The second thing that bothers me about this is the lightning quickness with which the program has been explained to the press, mostly through unnamed sources. You’d almost think that some members of the Bush Administration wanted to convince the public that their secret program only dealt with killing bad guys. And when I say some members, I mean Dick Cheney.

Bobby Ghosh at TIME has some different information:

But two former ranking CIA officials have told TIME that there’s another equally plausible possibility: The program could have required the Agency to spy on Americans. Domestic surveillance is outside the CIA’s purview -– it’s usually the FBI’s job – and it’s easy to see why Cheney would have wanted to keep it from Congress.

Both officials say they were never told what was in the program, and that they’re only making calculated guesses. But their theory gibes with other reports, quoting ex-CIA officials, that say the program had to do with intelligence collection, not assassinations.

“People may want this to be about hit squads bumping off shady Saudis in Geneva, but that’s very unlikely,” says one official. “More likely, it was a plan to spy on some suspicious American citizens or organizations, without telling the FBI.”

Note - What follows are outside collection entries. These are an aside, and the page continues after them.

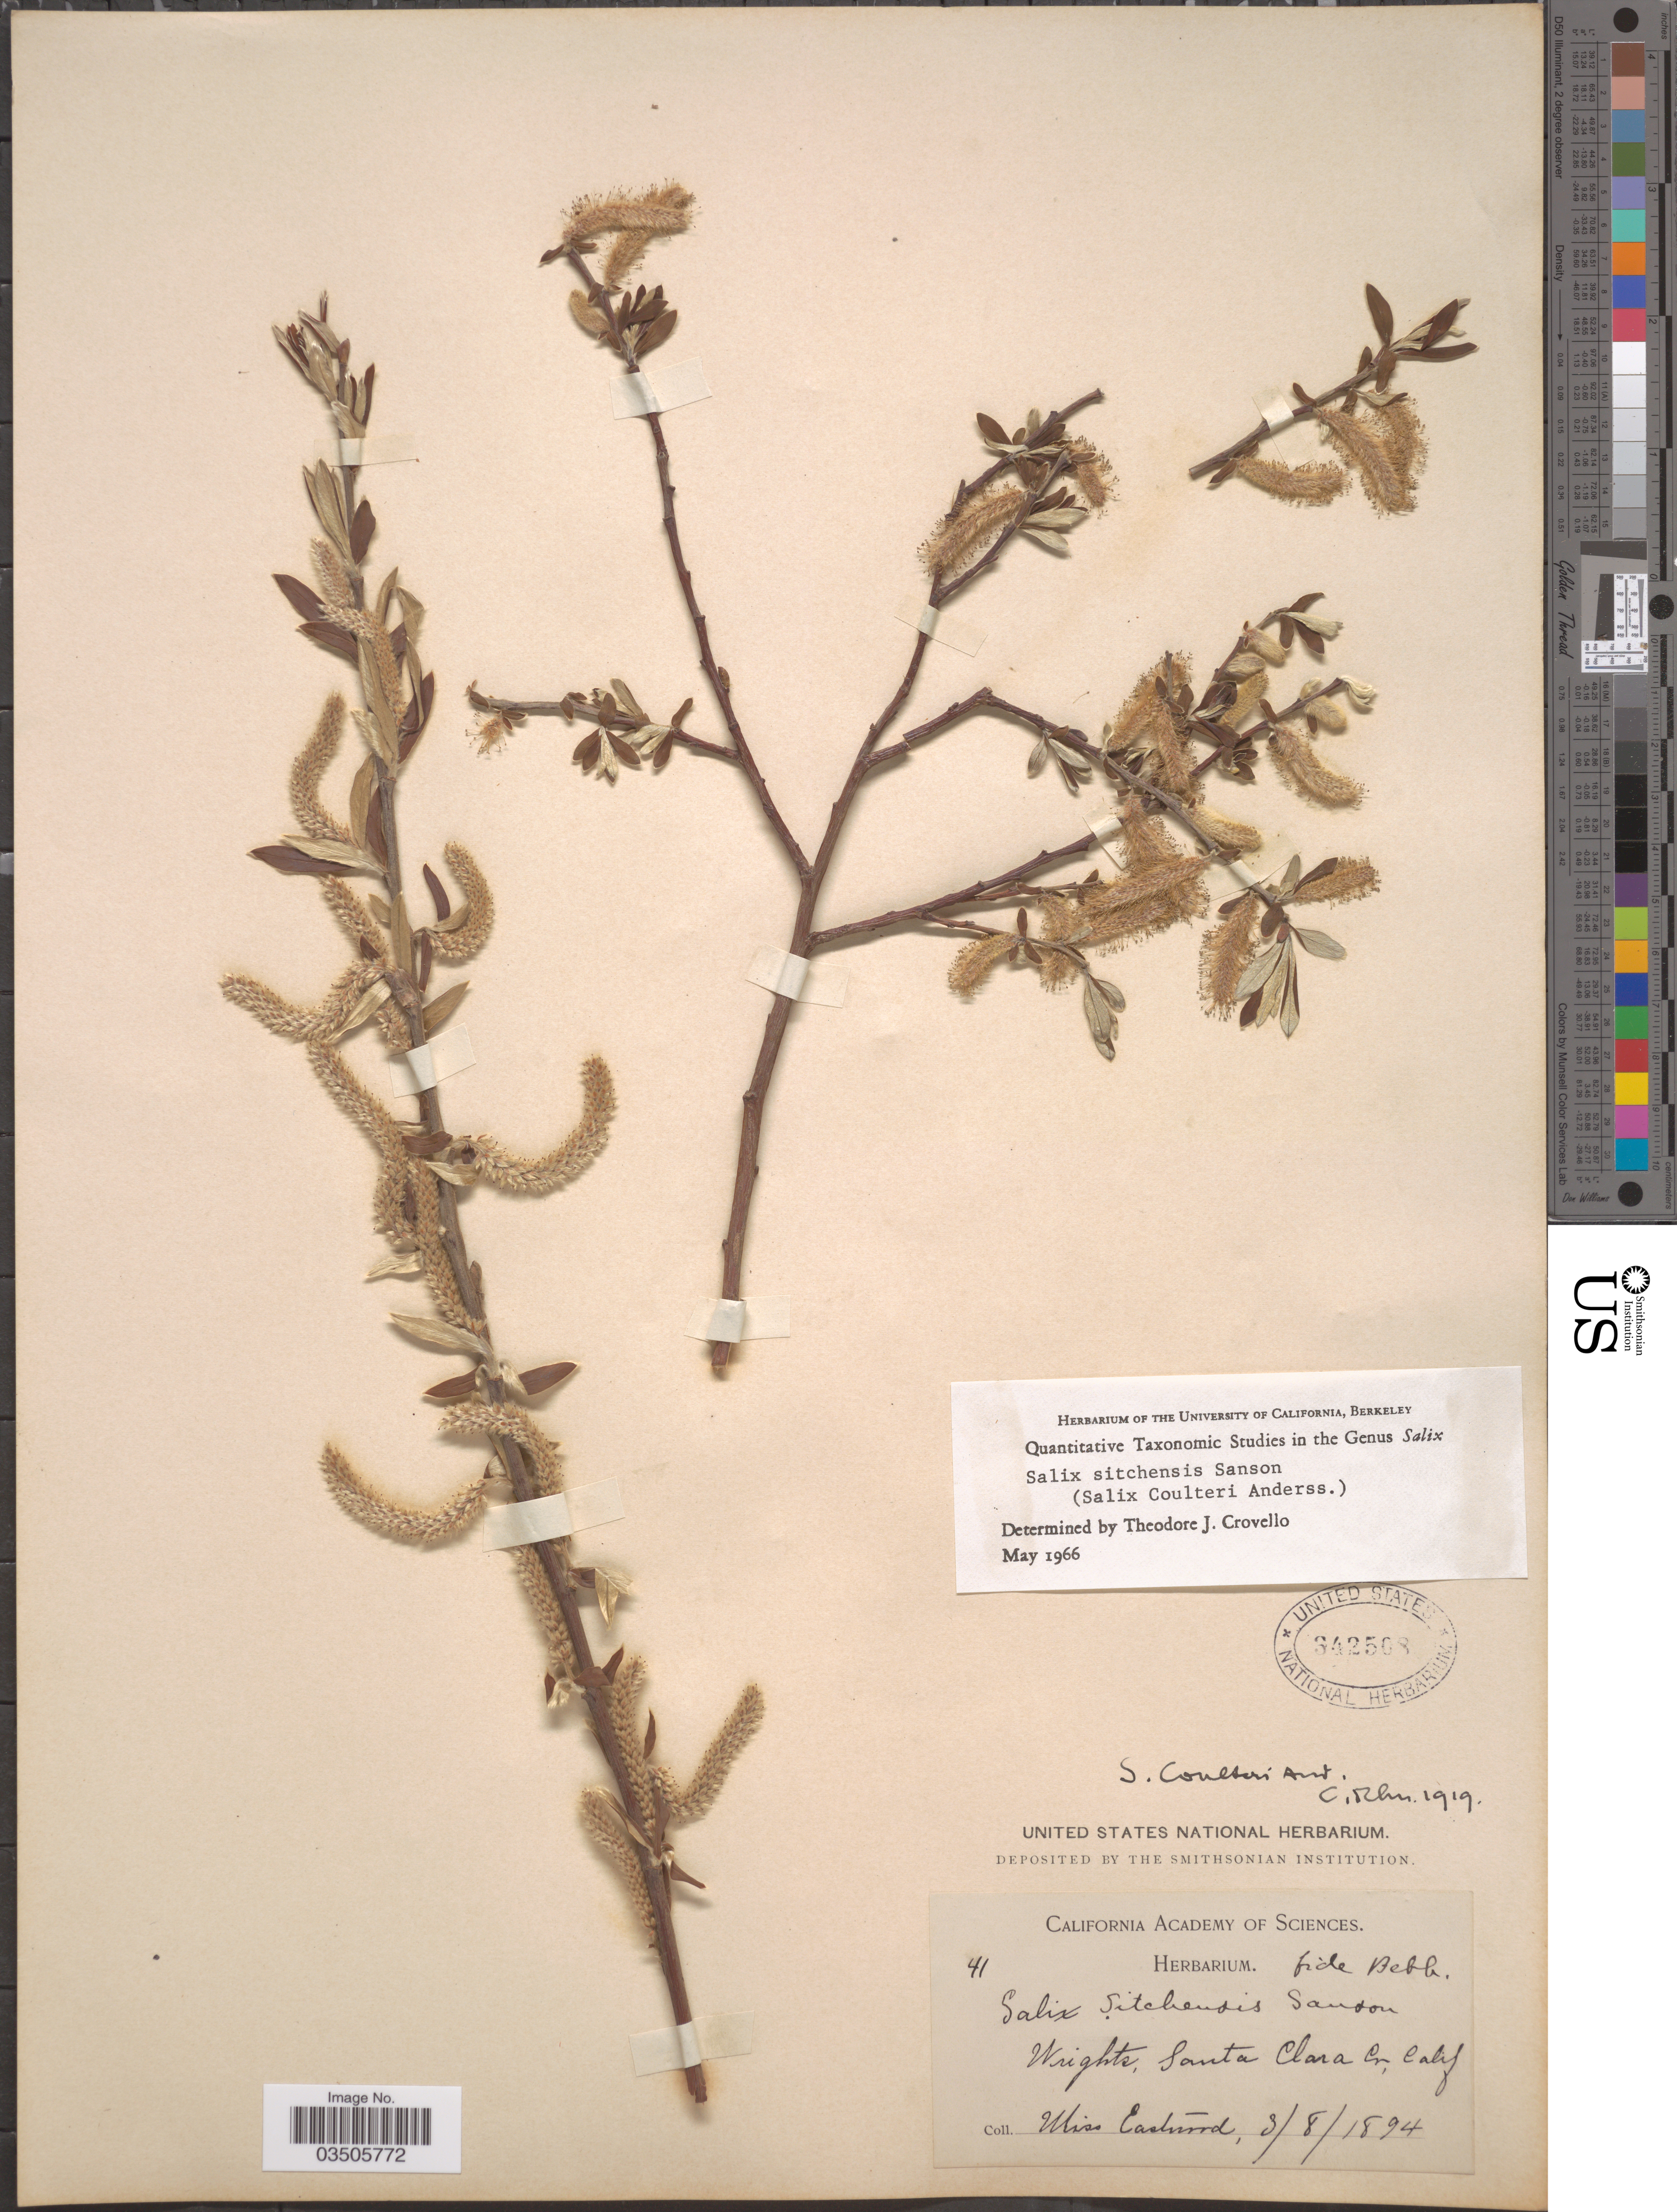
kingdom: Plantae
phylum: Tracheophyta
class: Magnoliopsida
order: Malpighiales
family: Salicaceae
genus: Salix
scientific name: Salix sitchensis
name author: Sanson ex Bong.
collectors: A. Eastwood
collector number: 41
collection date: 1894-03-08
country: United States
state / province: California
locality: Wrights, Santa Clara Cr.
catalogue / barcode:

A third CIA official who is familiar with details of the program says it was deemed unworkable and cancelled in 2004. It is not clear when or why the program was revived as a possibility, but it never got very far from the drawing board, as Republican Congressmen who received a confidential briefing about it by CIA Director Leon Panetta said.

The Cheney Administration ran so many secret programs that only him and David Addington, in all likelihood, know which program corresponds to which set of briefings or lack of disclosure from Congress. In fact the Inspector General report stated that the wiretapping program had little effectiveness precisely because of all the secrecy. So when every newspaper in the world reports about targeted assassinations within a day of the disclosure of some secret program hid by Cheney, I’m immediately dubious of the information, or rather the disinformation.

One thing is clear – there are potentially tons of unturned out there, unbeknownst to the President and his staff, and these landmines can detonate at really any time, throwing the White House off track. They might want to send in a special prosecutor simply to defuse them.